Ireland is wrong if it thinks flying calves to Europe will solve anything

 

Farming in Ireland has many problems and all the wrong answers. Whether it’s flying male calves to Europe to bypass welfare restrictions on lengthy export times, or shooting them at birth, neither “solution” addresses the real problem.

Dairy farmers in Ireland are regularly creating a “calf tsunami” and until recently there were few options other than to let the males die rather than pay for a vet or shoot them soon after birth. Now the Irish government plans to fly them to mainland Europe and beyond to get around the problem of EU welfare laws prohibiting journeys of more than eight hours unless animals are fed and given a 12-hour rest en route.

According to the Guardian, Ireland’s 1.6 million dairy herd is growing rapidly with ever more calves born each year. Around 750,000 male calves are born each spring, most are sold to be raised for beef, 30,000 are slaughtered and 200,000 are sent overseas by road or boat for veal production.

Worse still, Ireland has a “compact calving” system where the majority of calves are born in a six-to-eight week period from February to April. During this time, farmers practice “snatch calving” by which calves are taken away from their mothers within an hour of birth and sold off as soon as possible. This drives down prices per calf, with the life of a sentient individual being valued at as little as 49p in 2019.

The Irish government believes that rather than address the elephant in the room - a harmful and exploitative farming industry with no future - the solution instead is to make export markets more accessible. Rather than help farmers transition to more sustainable forms of plant-based agriculture, find alternative uses for their land or subsidise land stewardship and carbon sequestration initiatives, the answer according to the Irish administration is to subject young calves to lengthy loading procedures, noisy cargo holds and pressure changes.
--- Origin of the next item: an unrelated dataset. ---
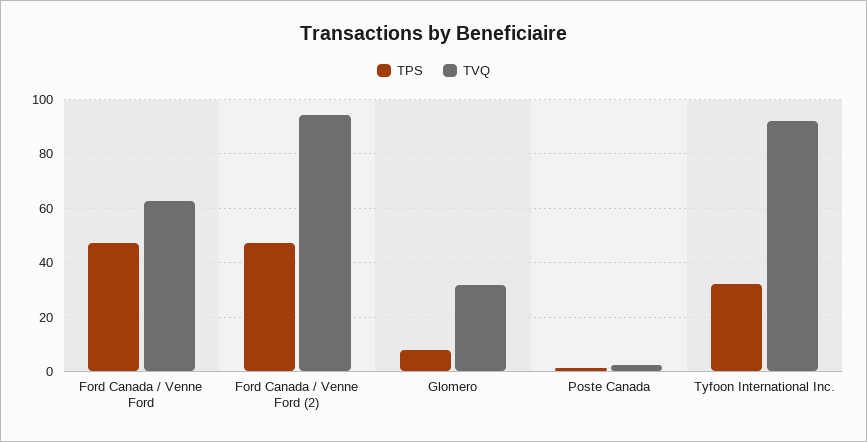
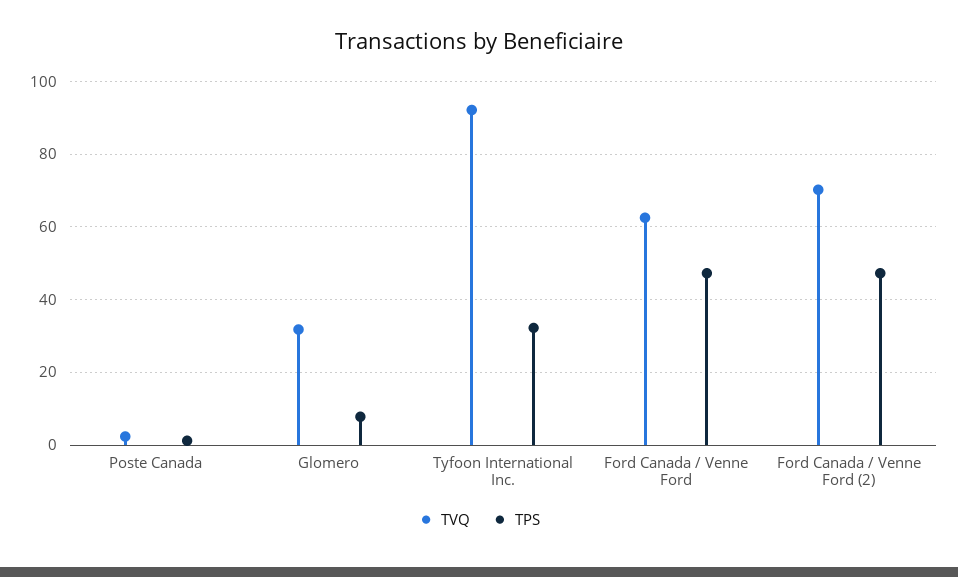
TVQ, Ford Canada / Venne Ford (2): 95 -> 70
Ethical Farming Ireland’s Caroline Rowley, speaking to the newspaper, said: “Flying calves sounds horrific. I don’t understand the logistics. It’s still going to be a long journey of turning up to the airport, unloading calves from trucks into pens. It’s noisy in the plane – there’s air pressure changes and turbulence. Flying them is avoiding the fundamental issue: we are producing too many animals.”

Ireland is also under pressure to open up new markets for its farmers following comments by Dutch agriculture minister Carola Schouten who has spoken out against the transport of calves over long distances, and specifically in regards to Irish calves being imported into the Netherlands to be raised for veal.

Should farmers choose to stay within the dairy industry, they are faced with the dilemma of what to do with male calves, whose lives are valued in mere pennies because they don’t produce milk like females. Last year the Guardian reported on comments by experts who said it would be “kinder to shoot them” than allow what was actually happening. It emerged that many farmers were simply letting animals die rather than treat them for diseases, with vets costing €150 for a call-out and male calves selling for less than €1 each.

For advice on how to transition away from animal farming, please download our farmer information booklet from MilkThisIsYourMoment.org.

Rather than address the real problem, why would the Irish government apply a band-aid and an ineffective one at that? While there has been an increase in the number of cows exported in recent years, the value of the industry – about €110m (£94m) a year – has declined six per cent year-on-year indicating that stimulus in this area is not helping farmers.

“It is not boosting the economy,” said Caroline Rowley, from Compassion in World Farming. “It is not stimulating prices, live export volumes are going up each year but factory prices are not following. It is not helping the average livestock farmer. The only winners in this outdated industry are the exporters.”

Farmers face increasingly difficult challenges with falling demand for animal products and a shift in consumer attitudes surrounding meat and the disproportionate impact of animal agriculture on the environment and public health. It strikes us as incredibly short-sighted and irresponsible of the Irish government to continue propping up animal agriculture, though subsidies and bail-outs are rife across Europe. In the UK, the struggling dairy industry received funding from Defra to run ill-conceived ineffective advertising campaigns to coax people back to drinking milk, a monumental waste of taxpayer money.

When your only options to sustain an entire industry are to fly baby calves around the world or shoot them dead, the writing really is on the wall.


Andrew Gough is Media and Investigations Manager at Surge.